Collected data
********
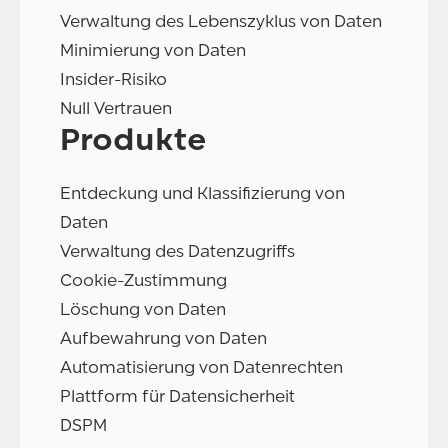
Verwaltung des Lebenszyklus von Daten
Minimierung von Daten
Insider-Risiko
Null Vertrauen
Produkte
Entdeckung und Klassifizierung von
Daten
Verwaltung des Datenzugriffs
Cookie-Zustimmung
Löschung von Daten
Aufbewahrung von Daten
Automatisierung von Datenrechten
Plattform für Datensicherheit
DSPM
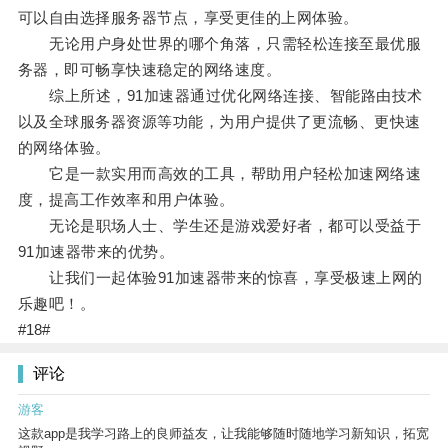
可以自由选择服务器节点，享受更佳的上网体验。
无论用户身处世界的哪个角落，只需轻松连接至最优服
务器，即可畅享快速稳定的网络速度。
综上所述，91加速器通过优化网络连接、智能路由技术
以及全球服务器资源等功能，为用户提供了更流畅、更快速
的网络体验。
它是一款实用而高效的工具，帮助用户轻松加速网络速
度，提高工作效率和用户体验。
无论是职场人士、学生还是游戏爱好者，都可以受益于
91加速器带来的优势。
让我们一起体验91加速器带来的惊喜，享受极速上网的
乐趣吧！。
#18#
评论
游客
这款app是我学习路上的良师益友，让我能够随时随地学习新知识，拓宽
********
▶ ABOUT THIS EXERCISE: For this exercise, copy the lines from the one that contains "务器，即可畅享快速稳定的网络速度。" through the last line of the records, exactly and only those.

▶ RESULT OF THE TASK:
务器，即可畅享快速稳定的网络速度。
综上所述，91加速器通过优化网络连接、智能路由技术
以及全球服务器资源等功能，为用户提供了更流畅、更快速
的网络体验。
它是一款实用而高效的工具，帮助用户轻松加速网络速
度，提高工作效率和用户体验。
无论是职场人士、学生还是游戏爱好者，都可以受益于
91加速器带来的优势。
让我们一起体验91加速器带来的惊喜，享受极速上网的
乐趣吧！。
#18#
评论
游客
这款app是我学习路上的良师益友，让我能够随时随地学习新知识，拓宽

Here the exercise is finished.